Words HK Semantic Similarity Dataset

This time, I created another dataset based on dictionary definitions from words.hk. The task is setup as a binary classification task to infer if a dictionary word definition matches correctly. The word and definition are each paired with incorrect entries to make it pseudo-multiple choice.

Example entry in the words.hk dataset.

Words.hk is a better source than Wiktionary because these dictionary definition are written by Hongkongers to reflect Hongkongese usage. Words in the dictionary are not limited to vernacular or slang language. It is well suited to test general language knowledge of models.

Special filtering is done to make sure no character in the word appears in the definition, because a character appearing in the definition is a strong hint that they match. There is no context around the word besides the word itself, which make this basically an intrinsic evaluation of the model’s knowledge of Hongkongese semantics. This dataset is now available on GitHub.

FastText Vectors

Lastly, I updated the FastText vectors with the same training corpus as the one used to train the transformer models. The first time I shared FastText vectors was more than a year ago, which was before the anti-extradiction protests started. A lot have changed since then. The GitHub repo has been updated with the link to the latest vectors.
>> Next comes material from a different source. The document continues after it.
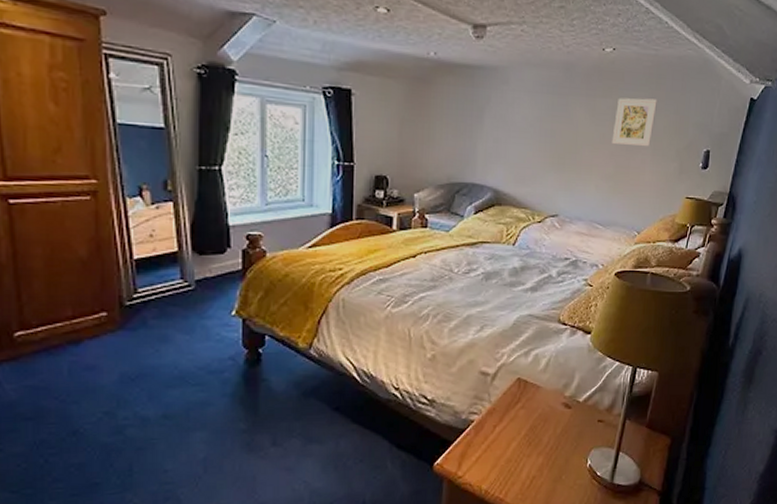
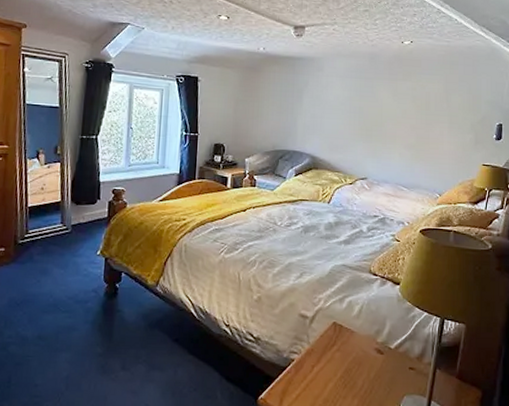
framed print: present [611,97,657,147] -> none [412,80,451,121]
Word vectors may be old-fashioned, but I still use them as part of clustering news articles for Toasty News. These vectors can also be used to initialize embeddings in neural networks to improve performance.

Summary

In summary, I now have the following all based on Hong Kong data:

  • state of the art transformer models
  • different kinds of evaluation tasks
  • pretrained word embeddings

I hope these resources can help you kick start your NLP projects related to Hong Kong.

--

--